F.B. Meyer's 'Through the Bible' CommentaryMeyer's Commentary

Verses 1-14

the Passover Lamb and its Sprinkled Blood

Exodus 12:1-14

Henceforth, for Israel, there was to be a new beginning of the year. We should date our birthdays not from the cradle, but from the Cross. The Paschal Lamb was an evident foreshadowing of Christ. See 1 Corinthians 5:7 .

(1). He was without blemish. Searched by friend and foe, no fault was found in Him.

(2). He was in His prime, when He laid down His life.

(3). Set apart at the opening of His ministry, it took three years to consummate His purpose.

(4). His blood-that phrase being equivalent to His sacrificial death-speaks of the satisfaction of the just claims of inviolable law, where His flesh is “meat indeed.”

(5). Roasting with fire, unleavened bread and bitter herbs denote the intensity of His sufferings, and the chastened spirit with which we draw nigh.

And does not the pilgrim’s attitude bespeak the attitude of the Church, which, at any moment, may be summoned to go forth at the trumpet sounding? 1 Corinthians 15:52 .

#####

# PROMPT A
Reproduce word for word the part of the Passover lamb commentary from "(2). He was" up to and including "Corinthians 15:52 .".
# PROMPT B
Shorten the paragraph of the Passover lamb commentary that begins "Henceforth, for Israel" and keep its main points.
The listing that comes after this text is not needed for anything here.

# INFORMATION PROVIDED

#####

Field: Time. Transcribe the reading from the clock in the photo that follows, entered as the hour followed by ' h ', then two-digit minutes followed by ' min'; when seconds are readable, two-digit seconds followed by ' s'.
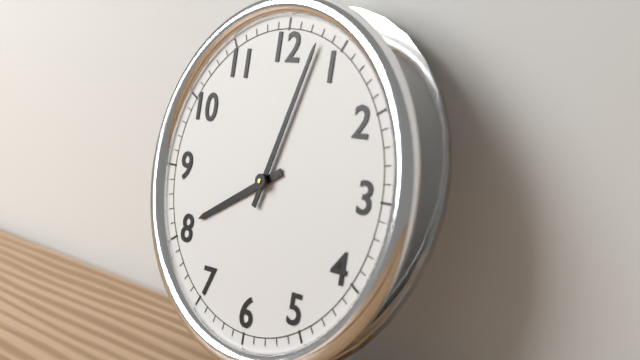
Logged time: 8 h 03 min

#####

# FULL OUTPUT A
(2). He was in His prime, when He laid down His life.

(3). Set apart at the opening of His ministry, it took three years to consummate His purpose.

(4). His blood-that phrase being equivalent to His sacrificial death-speaks of the satisfaction of the just claims of inviolable law, where His flesh is “meat indeed.”

(5). Roasting with fire, unleavened bread and bitter herbs denote the intensity of His sufferings, and the chastened spirit with which we draw nigh.

And does not the pilgrim’s attitude bespeak the attitude of the Church, which, at any moment, may be summoned to go forth at the trumpet sounding? 1 Corinthians 15:52 .

# FULL OUTPUT B
Israel was to begin the year anew from this point. Birthdays should be dated from the Cross, not the cradle. The Paschal Lamb plainly foreshadowed Christ (see 1 Corinthians 5:7).